K-Means is a popular clustering algorithm that partitions data into K clusters by minimizing the within-cluster sum of squares. It is often used for image segmentation and text clustering. The algorithm iteratively assigns data points to the nearest cluster centroid and updates the centroids based on the current cluster assignments.

from sklearn.cluster import KMeans
from sklearn.datasets import load_iris
import matplotlib.pyplot as plt

# Load Iris dataset
iris = load_iris()
X = iris.data

# Apply K-Means
kmeans = KMeans(n_clusters=3, random_state=42)
kmeans.fit(X)

# Plot the clusters
plt.scatter(X[:, 0], X[:, 1], c=kmeans.labels_, cmap='viridis')
plt.scatter(kmeans.cluster_centers_[:, 0], kmeans.cluster_centers_[:, 1], s=300, c='red')
plt.title('K-Means Clustering')
plt.show()

Try it in Google Colab:

A scatter plot showing three clusters of the Iris dataset with red dots representing the cluster centroids.
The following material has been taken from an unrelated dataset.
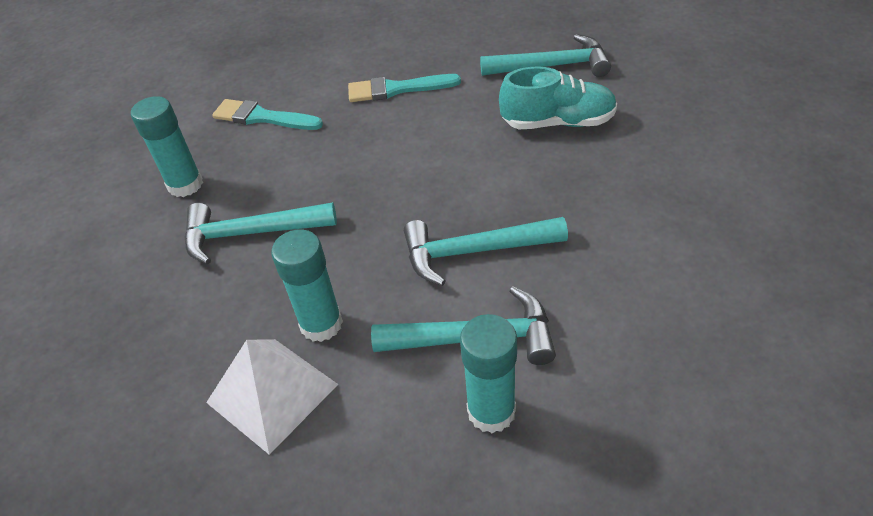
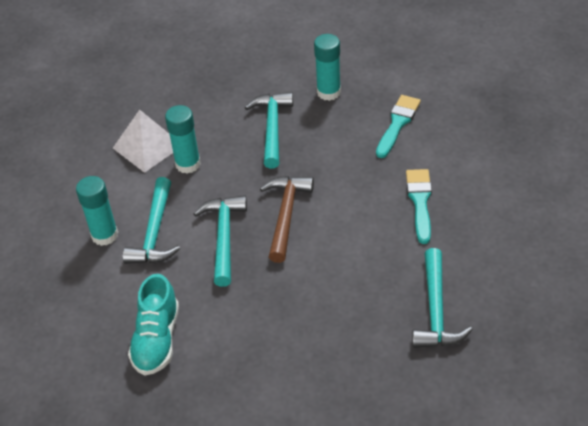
camera: 95 degrees right, 0 degrees up
turquoise shoe [499,67,617,129] -> turquoise shoe moved to [128,274,179,375]
none -> brown hammer [260,176,314,263]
t-SNE for Dimensionality Reduction

t-Distributed Stochastic Neighbor Embedding (t-SNE) is a powerful technique for dimensionality reduction that is particularly well suited for the visualization of high-dimensional datasets. It works by converting similarities between data points to joint probabilities and trying to minimize the Kullback-Leibler divergence between the joint probabilities of the low-dimensional embedding and the high-dimensional data.

from sklearn.datasets import load_digits
from sklearn.manifold import TSNE
import matplotlib.pyplot as plt
import numpy as np

# Load Digits dataset
digits = load_digits()
X = digits.data
y = digits.target

# Apply t-SNE
tsne = TSNE(n_components=2, random_state=42)
X_tsne = tsne.fit_transform(X)

# Plot the t-SNE results
plt.scatter(X_tsne[:, 0], X_tsne[:, 1], c=y, cmap=plt.cm.get_cmap('tab10', 10))
plt.title('t-SNE Visualization of Digits Dataset')
plt.show()

💡 Tip: When using t-SNE, be mindful of the perplexity parameter. It controls the balance between local and global aspects of the data. A too-small perplexity makes the map look like a cluster, while a too-large perplexity makes it look like a single Gaussian.